What the task asks
Report, in full, each line of the material below in which the string "hostnamectl" occurs.

Given data
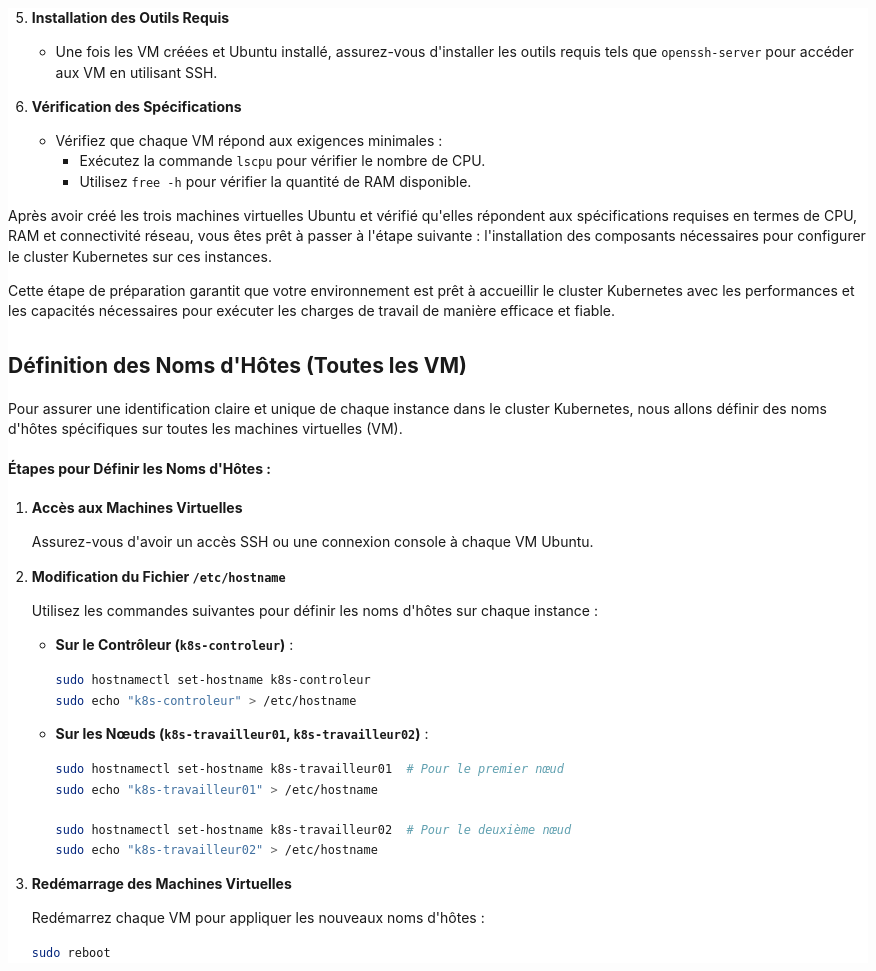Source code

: 5. **Installation des Outils Requis**

   - Une fois les VM créées et Ubuntu installé, assurez-vous d'installer les outils requis tels que `openssh-server` pour accéder aux VM en utilisant SSH.

6. **Vérification des Spécifications**

   - Vérifiez que chaque VM répond aux exigences minimales :
     - Exécutez la commande `lscpu` pour vérifier le nombre de CPU.
     - Utilisez `free -h` pour vérifier la quantité de RAM disponible.

Après avoir créé les trois machines virtuelles Ubuntu et vérifié qu'elles répondent aux spécifications requises en termes de CPU, RAM et connectivité réseau, vous êtes prêt à passer à l'étape suivante : l'installation des composants nécessaires pour configurer le cluster Kubernetes sur ces instances.

Cette étape de préparation garantit que votre environnement est prêt à accueillir le cluster Kubernetes avec les performances et les capacités nécessaires pour exécuter les charges de travail de manière efficace et fiable.

## Définition des Noms d'Hôtes (Toutes les VM)

Pour assurer une identification claire et unique de chaque instance dans le cluster Kubernetes, nous allons définir des noms d'hôtes spécifiques sur toutes les machines virtuelles (VM).

#### Étapes pour Définir les Noms d'Hôtes :

1. **Accès aux Machines Virtuelles**

   Assurez-vous d'avoir un accès SSH ou une connexion console à chaque VM Ubuntu.

2. **Modification du Fichier `/etc/hostname`**

   Utilisez les commandes suivantes pour définir les noms d'hôtes sur chaque instance :

   - **Sur le Contrôleur (`k8s-controleur`)** :

     ```bash
     sudo hostnamectl set-hostname k8s-controleur
     sudo echo "k8s-controleur" > /etc/hostname
     ```

   - **Sur les Nœuds (`k8s-travailleur01`, `k8s-travailleur02`)** :

     ```bash
     sudo hostnamectl set-hostname k8s-travailleur01  # Pour le premier nœud
     sudo echo "k8s-travailleur01" > /etc/hostname

     sudo hostnamectl set-hostname k8s-travailleur02  # Pour le deuxième nœud
     sudo echo "k8s-travailleur02" > /etc/hostname
     ```
3. **Redémarrage des Machines Virtuelles**

   Redémarrez chaque VM pour appliquer les nouveaux noms d'hôtes :

   ```bash
   sudo reboot
   ```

Written response
     sudo hostnamectl set-hostname k8s-controleur
     sudo hostnamectl set-hostname k8s-travailleur01  # Pour le premier nœud
     sudo hostnamectl set-hostname k8s-travailleur02  # Pour le deuxième nœud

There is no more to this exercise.